Miami River Commission Managing Director David Miller lasted until shortly before 8:00 p.m. The River Commission is an advisory board whose job is to review proposed projects that affect the river -- before they reach the city commission. After studying successful waterway paths in cities like Fort Lauderdale, Chattanooga, and Pittsburgh, the River Commission endorsed an ideal width of 22 feet for the proposed greenway. "It's not just a bunch of benches in front of a private building," says commission member Ernest Martin. "We want it to be more like Lincoln Road along the river."
Understanding that this width will not always be possible to achieve along the congested river, the commission set sixteen feet as the minimum width for a functional greenway. "So [walkers, joggers, and Rollerbladers] can pass without knocking each other into the bay," jokes Miller.

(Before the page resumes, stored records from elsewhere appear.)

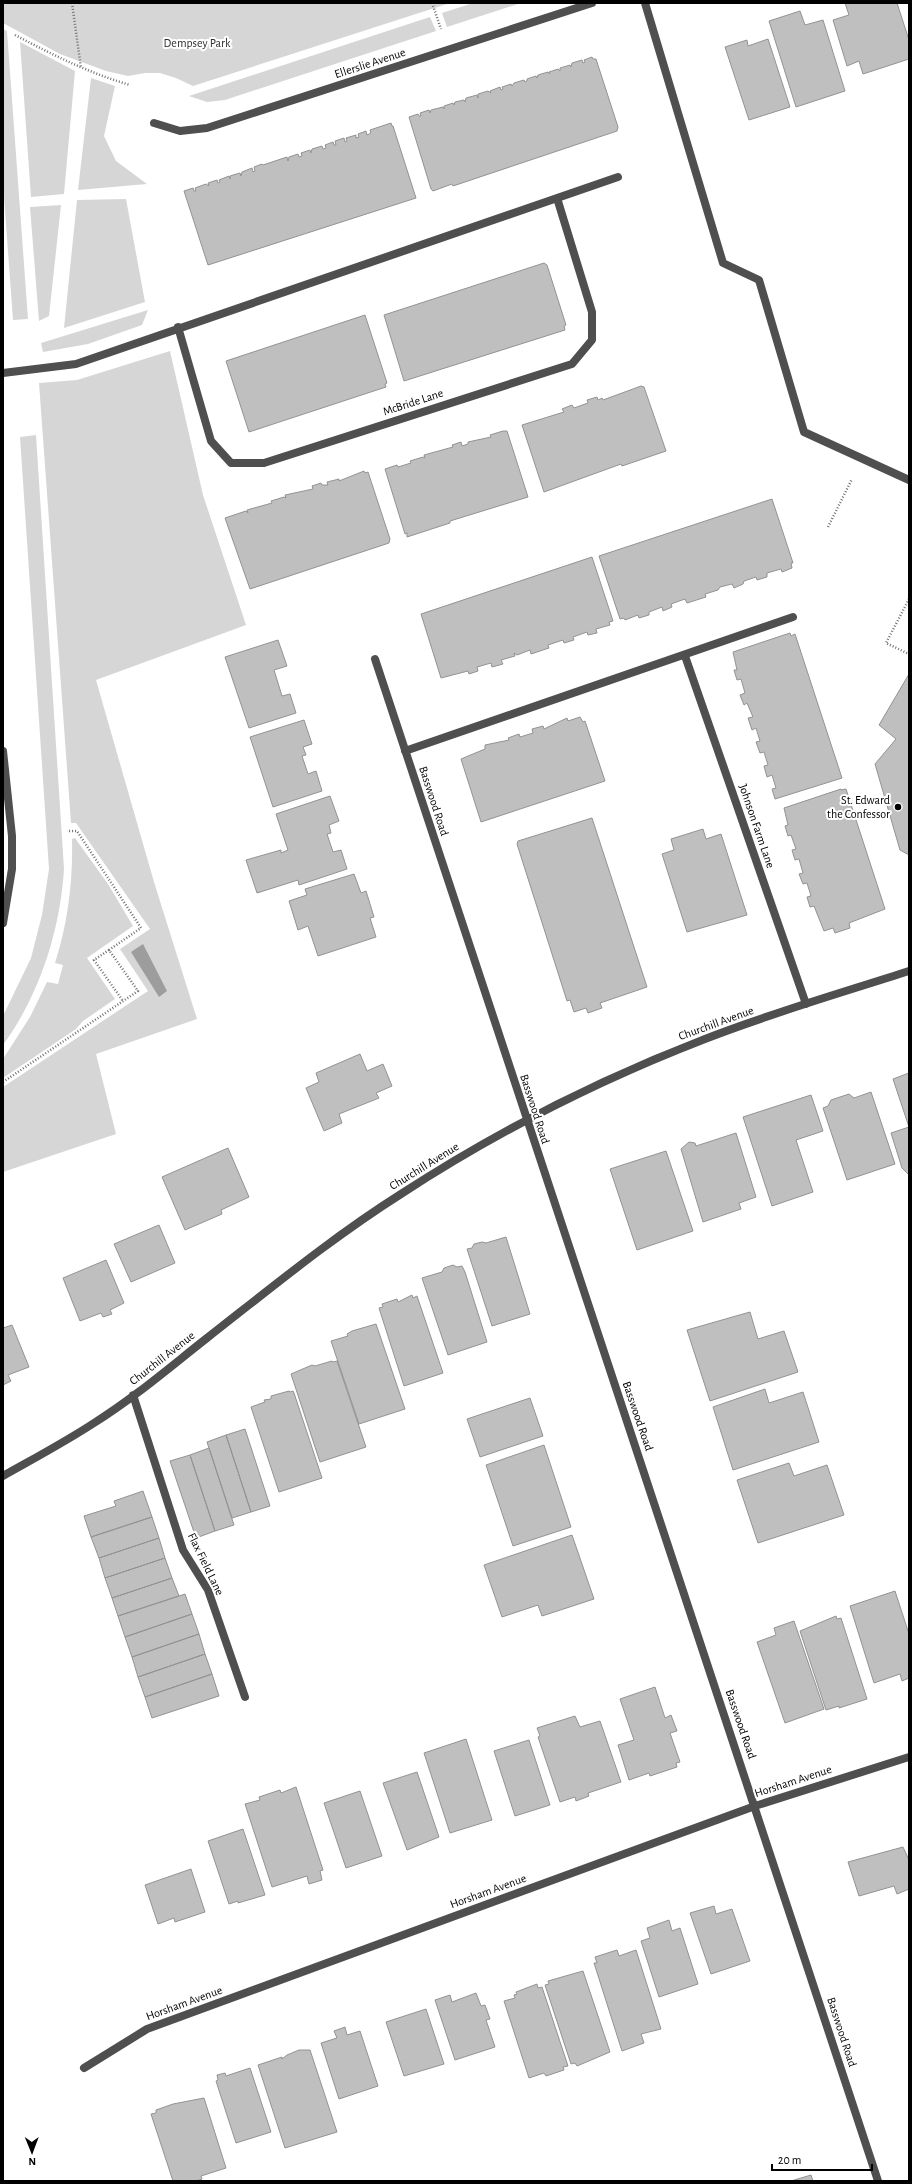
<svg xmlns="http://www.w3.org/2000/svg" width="912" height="2184" font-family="'Alegreya Sans',sans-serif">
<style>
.green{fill:#d6d6d6}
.water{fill:#9d9d9d}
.building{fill:#bfbfbf;stroke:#939393}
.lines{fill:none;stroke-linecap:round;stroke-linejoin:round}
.path{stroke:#717171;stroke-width:2.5;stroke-dasharray:1 2;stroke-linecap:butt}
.service{stroke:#4f4f4f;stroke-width:8}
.minor{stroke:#4f4f4f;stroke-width:8}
.tertiary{stroke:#4f4f4f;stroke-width:8}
.poi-dot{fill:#000;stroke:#fff;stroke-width:1.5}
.labels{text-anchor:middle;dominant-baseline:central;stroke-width:4;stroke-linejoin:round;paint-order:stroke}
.park-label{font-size:12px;fill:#2d2d2d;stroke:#fff}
.street-label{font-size:12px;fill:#000;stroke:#fff}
.poi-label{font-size:12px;fill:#000;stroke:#fff;text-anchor:end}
</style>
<rect width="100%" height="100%" fill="#fff"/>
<path class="green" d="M 3,3 L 450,3 L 193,86 L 176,78 L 160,73 L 145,73 L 128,76 L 106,71 L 60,54 L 3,23 Z
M 473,3 L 521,3 L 447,27 L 442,13 Z
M 430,17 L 436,31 L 225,100 L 207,102 L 189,96 Z
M 3,29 L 7,31 L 28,319 L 13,320 L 3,183 Z
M 20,42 L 75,71 L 64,194 L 31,197 Z
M 91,78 L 115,86 L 104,136 L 116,161 L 147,184 L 78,190 Z
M 126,199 L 145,302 L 64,328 L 77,200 Z
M 61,205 L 49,316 L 39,321 L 30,207 Z
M 148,310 L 142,325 L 88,344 L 43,352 L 41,343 Z
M 170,351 L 203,495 L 246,625 L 96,680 L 154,882 L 197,1019 L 96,1054 L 116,1134 L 3,1172 L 3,1087 L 148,991 L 120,949 L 150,929 L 76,823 L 71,823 L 39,383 L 77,380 Z
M 36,435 L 64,869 C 60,931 40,994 3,1045 L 3,1016 L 31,958 L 42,915 L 49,869 L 20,437 Z
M 75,838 L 108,884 L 133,926 L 87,958 L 115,999 L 83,1021 L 76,1029 L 3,1078 L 3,1059 L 30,1017 L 47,982 L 58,984 L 63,965 L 55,963 C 68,923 73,881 72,839 Z"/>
<path class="water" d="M 143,944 L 167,991 L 159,997 L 131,952 Z"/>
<path class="building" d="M 845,3 L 897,3 L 909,40 L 909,59 L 863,74 L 859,61 L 847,66 L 833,20 L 849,15 Z
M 800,11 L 805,25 L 823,20 L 845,91 L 796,107 L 769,21 Z
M 768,39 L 790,107 L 749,120 L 725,47 L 747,40 L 748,46 Z
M 592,57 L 593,59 L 596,59 L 618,127 L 617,131 L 453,186 L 452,184 L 433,191 L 431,189 L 409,117 L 418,114 L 419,116 L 421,116 L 420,113 L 429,110 L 430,113 L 431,110 L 443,107 L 444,109 L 444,106 L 453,103 L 454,105 L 455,102 L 464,100 L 465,102 L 466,98 L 477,95 L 478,98 L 478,94 L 488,91 L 491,93 L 490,91 L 500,87 L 501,90 L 503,89 L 502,87 L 511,84 L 512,86 L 514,83 L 524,80 L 525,82 L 527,81 L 527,79 L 536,76 L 537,78 L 538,75 L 548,72 L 550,74 L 549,72 L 558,69 L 560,71 L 560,68 L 570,65 L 571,67 L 572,63 L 582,60 L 583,63 L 585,62 L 584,60 Z
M 391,123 L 392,126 L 393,126 L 416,198 L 208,265 L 184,191 L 193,188 L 194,191 L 196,191 L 195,188 L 206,184 L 209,186 L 208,183 L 217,180 L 218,183 L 220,182 L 219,180 L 229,176 L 230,179 L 230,176 L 240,173 L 241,176 L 242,172 L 252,168 L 253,172 L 255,171 L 254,167 L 262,164 L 263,165 L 287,157 L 288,161 L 289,157 L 298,154 L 299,157 L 302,156 L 301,153 L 310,150 L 311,153 L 312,149 L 322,146 L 323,149 L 326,148 L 325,145 L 333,142 L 334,145 L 336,145 L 335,141 L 344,138 L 345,142 L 347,141 L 346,138 L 356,135 L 356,138 L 359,137 L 358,134 L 366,131 L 367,135 L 371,133 L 370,130 Z
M 544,263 L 547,265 L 566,325 L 564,326 L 565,330 L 404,381 L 384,315 Z
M 365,315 L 387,383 L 385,384 L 386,387 L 249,432 L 226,361 Z
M 641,386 L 644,387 L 666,451 L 622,466 L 621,464 L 544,492 L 522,425 L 564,412 L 562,409 L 572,405 L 574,408 L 588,403 L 587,400 L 597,397 L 598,400 L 602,398 L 603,400 Z
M 503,431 L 507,431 L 528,497 L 450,521 L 450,523 L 407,537 L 407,533 L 405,534 L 385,469 L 397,465 L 398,467 L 411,463 L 410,461 L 423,457 L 425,458 L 424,455 L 453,447 L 452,445 L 461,442 L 462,446 L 468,444 L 468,442 L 491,437 L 490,435 Z
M 364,471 L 365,473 L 368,472 L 390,539 L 389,543 L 250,589 L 225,518 L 246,511 L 248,513 L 247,510 L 272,503 L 271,501 L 284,497 L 286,498 L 285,495 L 313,489 L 312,486 L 321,483 L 322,485 L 328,485 L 327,482 L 339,479 L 339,481 Z
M 772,499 L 793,563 L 791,563 L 792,568 L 782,572 L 781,569 L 767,573 L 767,577 L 757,580 L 756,577 L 744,581 L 743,584 L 734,588 L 732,584 L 720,587 L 718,590 L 705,594 L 706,597 L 687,603 L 685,599 L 671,604 L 672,607 L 663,611 L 662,607 L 649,612 L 649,615 L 639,618 L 638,615 L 625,620 L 624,618 L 620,619 L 599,556 Z
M 592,557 L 613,621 L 609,622 L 610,625 L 596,629 L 597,633 L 588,635 L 587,632 L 573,637 L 574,640 L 564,643 L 563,640 L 548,645 L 549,648 L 531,654 L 530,650 L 517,655 L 514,653 L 515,656 L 501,660 L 503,664 L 492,667 L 491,663 L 477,667 L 478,671 L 469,674 L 468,671 L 441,678 L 421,614 Z
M 790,633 L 791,636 L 795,634 L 842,778 L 775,799 L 772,789 L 776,788 L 772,775 L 767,777 L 764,766 L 768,765 L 764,752 L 760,753 L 756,742 L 760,741 L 756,728 L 752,730 L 748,718 L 753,717 L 747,703 L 744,705 L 740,695 L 745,693 L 741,679 L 737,680 L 734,670 L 737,670 L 733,652 Z
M 278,640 L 287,666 L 274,670 L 282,696 L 290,694 L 296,713 L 249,728 L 225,657 Z
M 909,674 L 909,855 L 900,850 L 875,764 L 896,739 L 879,725 Z
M 580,717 L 583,722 L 585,721 L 605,781 L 481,822 L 461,759 L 485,749 L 485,745 L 509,740 L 508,738 L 519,734 L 520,737 L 533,733 L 532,729 L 543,726 L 544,729 L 567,718 L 568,721 Z
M 304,720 L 312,744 L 303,747 L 306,755 L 302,756 L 308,774 L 316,771 L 322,791 L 273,807 L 250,737 Z
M 841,789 L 841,790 L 846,789 L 885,909 L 849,923 L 850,928 L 835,933 L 833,928 L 824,931 L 814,906 L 810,907 L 807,897 L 811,896 L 807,883 L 803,884 L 799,874 L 803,873 L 799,859 L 795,860 L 792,850 L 796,849 L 791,835 L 788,836 L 785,826 L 788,825 L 784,808 Z
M 330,796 L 339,821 L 329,825 L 331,833 L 327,834 L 333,852 L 341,850 L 347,869 L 299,885 L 298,880 L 257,893 L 246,860 L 281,850 L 281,853 L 288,850 L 276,814 Z
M 592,818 L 647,987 L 600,1003 L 602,1008 L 588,1013 L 586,1008 L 574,1012 L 570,1000 L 567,1001 L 517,844 L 518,841 Z
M 703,829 L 706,839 L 721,834 L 747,915 L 687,932 L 662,854 L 674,850 L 671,839 Z
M 354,874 L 361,893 L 366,891 L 374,917 L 370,918 L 376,937 L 318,956 L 308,926 L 298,930 L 289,901 L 307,895 L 305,889 Z
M 360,1054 L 367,1071 L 383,1064 L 392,1086 L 376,1093 L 379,1098 L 339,1114 L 342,1123 L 324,1131 L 306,1088 L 319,1082 L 316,1073 Z
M 909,1073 L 909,1174 L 908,1174 L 902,1168 L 891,1133 L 909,1127 L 893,1079 Z
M 871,1092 L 895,1164 L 847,1180 L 823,1108 L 828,1106 L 831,1100 L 849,1094 L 854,1098 Z
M 811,1095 L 823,1131 L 796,1140 L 813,1192 L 772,1206 L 743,1117 Z
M 736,1133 L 756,1197 L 739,1203 L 741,1209 L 703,1222 L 681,1149 L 689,1142 L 695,1143 L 696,1146 Z
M 228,1148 L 249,1197 L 221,1210 L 222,1214 L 185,1230 L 162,1177 Z
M 666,1151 L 693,1231 L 637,1250 L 610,1169 Z
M 159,1225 L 175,1263 L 131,1282 L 114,1244 Z
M 506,1237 L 530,1314 L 492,1326 L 467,1249 L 472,1248 L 474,1244 L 482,1242 L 486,1243 Z
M 106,1260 L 124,1303 L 110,1310 L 112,1314 L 103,1317 L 101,1313 L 80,1321 L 63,1278 Z
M 453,1265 L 457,1267 L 462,1266 L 465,1272 L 487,1342 L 448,1355 L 422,1278 L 442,1272 L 444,1268 Z
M 412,1295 L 413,1298 L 417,1296 L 443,1373 L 404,1386 L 379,1308 L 383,1307 L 382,1304 L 397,1299 L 398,1302 Z
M 750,1312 L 758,1339 L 784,1331 L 798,1372 L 710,1401 L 687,1330 Z
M 376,1324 L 405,1409 L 359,1424 L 331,1341 L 348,1336 L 347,1334 L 352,1331 Z
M 12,1325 L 29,1367 L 8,1375 L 11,1381 L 3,1385 L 3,1328 Z
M 332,1361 L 333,1362 L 337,1361 L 366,1447 L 320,1462 L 291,1374 L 312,1365 L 315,1366 Z
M 765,1389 L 769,1403 L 803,1392 L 819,1442 L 733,1470 L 713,1407 Z
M 289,1391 L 290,1392 L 293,1391 L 294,1393 L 322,1478 L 279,1492 L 251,1407 L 265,1402 L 264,1400 L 271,1399 L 271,1396 Z
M 530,1398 L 543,1436 L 480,1457 L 467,1419 Z
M 245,1429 L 270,1506 L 251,1512 L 226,1435 Z
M 226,1435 L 251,1512 L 232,1518 L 207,1442 Z
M 544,1445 L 571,1527 L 513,1546 L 486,1465 Z
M 209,1448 L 234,1525 L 215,1531 L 190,1455 Z
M 190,1455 L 215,1531 L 196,1538 L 170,1461 Z
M 789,1463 L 794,1476 L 827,1465 L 844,1515 L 758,1543 L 737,1480 Z
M 143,1491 L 152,1517 L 91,1537 L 84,1516 L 116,1506 L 114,1501 Z
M 152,1517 L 159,1538 L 99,1558 L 91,1537 Z
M 572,1535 L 594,1599 L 542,1616 L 538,1605 L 502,1617 L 484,1565 Z
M 159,1538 L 165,1558 L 105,1578 L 99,1558 Z
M 165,1558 L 172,1578 L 112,1598 L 105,1578 Z
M 172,1578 L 179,1596 L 118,1616 L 112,1598 Z
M 895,1591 L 909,1634 L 909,1678 L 902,1681 L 900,1674 L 874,1683 L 850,1606 Z
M 185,1594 L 192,1614 L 125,1637 L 118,1616 Z
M 192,1614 L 199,1634 L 132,1657 L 125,1637 Z
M 836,1616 L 837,1619 L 841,1618 L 867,1699 L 839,1708 L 839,1706 L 826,1710 L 800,1631 Z
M 794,1621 L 824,1709 L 785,1723 L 757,1642 L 776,1635 L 774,1628 Z
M 199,1634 L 205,1654 L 138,1677 L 132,1657 Z
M 205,1654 L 212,1674 L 145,1697 L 138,1677 Z
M 212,1674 L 219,1696 L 152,1718 L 145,1697 Z
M 655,1687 L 665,1718 L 671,1715 L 677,1731 L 670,1733 L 680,1762 L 676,1763 L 677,1767 L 650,1776 L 649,1773 L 629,1780 L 618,1745 L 634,1740 L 620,1699 Z
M 575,1716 L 580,1727 L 600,1721 L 621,1782 L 588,1793 L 589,1796 L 576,1801 L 575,1797 L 560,1802 L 538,1737 L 540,1736 L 537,1728 Z
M 466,1739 L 492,1820 L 450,1833 L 424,1753 Z
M 529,1740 L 550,1805 L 515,1816 L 494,1751 Z
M 417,1772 L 439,1837 L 407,1850 L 383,1783 Z
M 296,1787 L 323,1870 L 320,1871 L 322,1880 L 309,1884 L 307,1876 L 272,1887 L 245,1804 L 260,1800 L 259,1797 L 280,1790 L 281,1793 Z
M 360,1791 L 382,1856 L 346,1868 L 324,1803 Z
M 243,1829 L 265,1895 L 238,1903 L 238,1901 L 229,1904 L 208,1841 Z
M 903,1847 L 909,1860 L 909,1889 L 897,1894 L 894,1886 L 859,1896 L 848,1862 Z
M 191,1869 L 205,1912 L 175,1922 L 174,1918 L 158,1924 L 145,1885 Z
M 714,1906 L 716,1914 L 732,1909 L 750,1961 L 711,1974 L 690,1913 Z
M 669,1920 L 672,1931 L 680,1928 L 698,1984 L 659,1997 L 641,1941 L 650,1938 L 647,1928 Z
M 617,1950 L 619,1956 L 636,1950 L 661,2029 L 641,2034 L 644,2043 L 622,2051 L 594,1963 L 597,1963 L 595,1957 Z
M 583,1971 L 610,2052 L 577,2066 L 575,2063 L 571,2064 L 545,1985 L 549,1984 L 548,1981 Z
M 537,1984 L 538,1988 L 542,1987 L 568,2066 L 563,2067 L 564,2070 L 546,2076 L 544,2073 L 529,2078 L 504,2001 L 515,1998 L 514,1995 L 517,1994 L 516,1992 Z
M 476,1993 L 481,2006 L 485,2005 L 490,2019 L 486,2020 L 495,2047 L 455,2060 L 435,2000 L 450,1995 L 452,2002 Z
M 426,2009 L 444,2064 L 404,2076 L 386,2022 Z
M 345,2027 L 347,2035 L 360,2031 L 378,2086 L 339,2099 L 321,2043 L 337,2038 L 334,2031 Z
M 299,2050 L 310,2050 L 337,2132 L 285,2148 L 258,2065 L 282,2057 L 282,2059 L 287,2055 Z
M 250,2068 L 271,2132 L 236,2143 L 216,2081 L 218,2080 L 217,2075 L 225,2073 L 226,2076 Z
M 204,2098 L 226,2168 L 201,2176 L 202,2179 L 196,2181 L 173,2181 L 151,2114 L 156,2113 L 156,2110 L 173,2104 Z
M 811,2175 L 813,2181 L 791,2181 Z"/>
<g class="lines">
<path class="path" d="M 72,3 L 81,68
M 432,3 L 441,29
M 15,35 C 53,55 89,73 130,85
M 828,527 L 852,479
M 909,599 L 886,643 L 909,654
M 109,950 L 94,960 L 123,1001
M 3,1082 L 138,991 L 109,950 L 141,928 L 77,831 L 67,831"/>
<path class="service" d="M 645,3 L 723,263 L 759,280 L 804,432 L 909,480
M 405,751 L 793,617"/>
<path class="minor" d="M 154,123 L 180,131 L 207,128 L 592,3
M 178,327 L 211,441 L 231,463 L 264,463 L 572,364 L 592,340 L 592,312 L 557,198
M 3,373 L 76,364 L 618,177
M 685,656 L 806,1004
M 375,659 C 540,1167 712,1673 878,2181
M 133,1395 L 183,1550 L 208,1590 L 245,1697
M 3,1476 C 33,1459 65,1442 94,1423 C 134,1398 170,1367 207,1338 C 271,1288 333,1237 401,1194 C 496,1132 599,1080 705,1039 C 771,1013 841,993 909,971
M 84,2068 L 147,2029 L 755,1806 L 909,1757"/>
<path class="tertiary" d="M 3,751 L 12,836 L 12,869 L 3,923"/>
</g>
<circle class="poi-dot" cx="898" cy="807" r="4"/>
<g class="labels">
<g class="park-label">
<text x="197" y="43">Dempsey Park</text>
</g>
<g class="street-label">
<text transform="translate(370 63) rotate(-18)">Ellerslie Avenue</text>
<text transform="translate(413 402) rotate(-18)">McBride Lane</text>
<text transform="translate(434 801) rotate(72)">Basswood Road</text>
<text transform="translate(757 826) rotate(71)">Johnson Farm Lane</text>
<text transform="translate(716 1023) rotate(-20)">Churchill Avenue</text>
<text transform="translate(535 1109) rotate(72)">Basswood Road</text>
<text transform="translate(424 1166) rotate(-32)">Churchill Avenue</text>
<text transform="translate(162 1358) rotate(-38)">Churchill Avenue</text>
<text transform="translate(638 1416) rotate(71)">Basswood Road</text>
<text transform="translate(206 1564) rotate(64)">Flax Field Lane</text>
<text transform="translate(741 1724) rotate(71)">Basswood Road</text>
<text transform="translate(793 1781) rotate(-18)">Horsham Avenue</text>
<text transform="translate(488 1891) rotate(-20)">Horsham Avenue</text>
<text transform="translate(184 2003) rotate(-20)">Horsham Avenue</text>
<text transform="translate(842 2032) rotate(72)">Basswood Road</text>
</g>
<g class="poi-label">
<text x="890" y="800">St. Edward<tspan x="890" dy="14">the Confessor</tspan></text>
</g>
</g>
<rect width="912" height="2184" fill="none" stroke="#000000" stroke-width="8"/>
<g transform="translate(32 2152) rotate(179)" stroke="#ffffff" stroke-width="3" paint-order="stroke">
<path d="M0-3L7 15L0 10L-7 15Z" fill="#000000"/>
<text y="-6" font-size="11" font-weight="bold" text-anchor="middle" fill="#000000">N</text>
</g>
<path d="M772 2164v6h100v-6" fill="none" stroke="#000000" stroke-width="2"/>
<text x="778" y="2164" font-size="12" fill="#000000" stroke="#ffffff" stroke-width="3" paint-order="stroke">20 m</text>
</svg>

A week before the city commission was to review One Miami, representatives of the developer placed it before the River Commission for consideration as a last-minute agenda addition. Though rushed, the commission gave its conditional approval to the project. At the December 14 Miami City Commission meeting Miller had hoped publicly to present a letter to commissioners that concluded, "The Miami River Commission respectfully recommends the proposed riverwalk be widened to provide at least sixteen feet of clear, unobstructed walkway." Instead he gave his message to the city clerk before leaving.
Most of the discussion about One Miami before the commission involved protests by the site's neighbors, the Hotel Inter-Continental, the Miami Center office building, and the First Union Bank tower. They were concerned that the skyscrapers and parking garage would plunge their offices and pool deck into shade.
Only a few people were left to argue for the public. They included historian Paul George, hired by Miami One's powerful neighbors, and civic activist Blanca Mesa. George detailed the historical and archeological importance of the area around the site and bemoaned that this history is not valued. At 9:38 p.m. Mesa strode to the podium with the unenviable task of presenting the views of all the citizens who had left the chambers and the groups they represented. Chairman Willy Gort, though, refused to let her exceed her five-minute speaking allotment. "I've been waiting for five hours," Mesa pleaded. "Please let me finish my sentence."
Only after Commissioner Arthur Teele intervened was Mesa allowed to return to the podium. In response Gort stood up and walked from the dais. "We have lost so much of what is special," Mesa implored. "This waterfront belongs to all two million people in Miami-Dade County."
After further discussion, at a little after 10:30 p.m., Commissioners Johnny Winton, Arthur Teele, Joe Sanchez, and Willy Gort voted to approve the waiver with two conditions: The Related Group had to meet with the neighbors to try and rectify their concerns; additionally Winton insisted the developer work with city staff to make the project more "pedestrian friendly" before One Miami received its building permits. Results of the discussions with neighbors would be presented to the commission at the next meeting, on Thursday, January 11. (Tomas Regalado was the only commissioner to vote against the measure.)
Meanwhile civic activists like Dan Paul are in the familiar position of watching as their dreams are trampled upon once again. "It is," he says with disgust, "a blatant disregard for the popular will."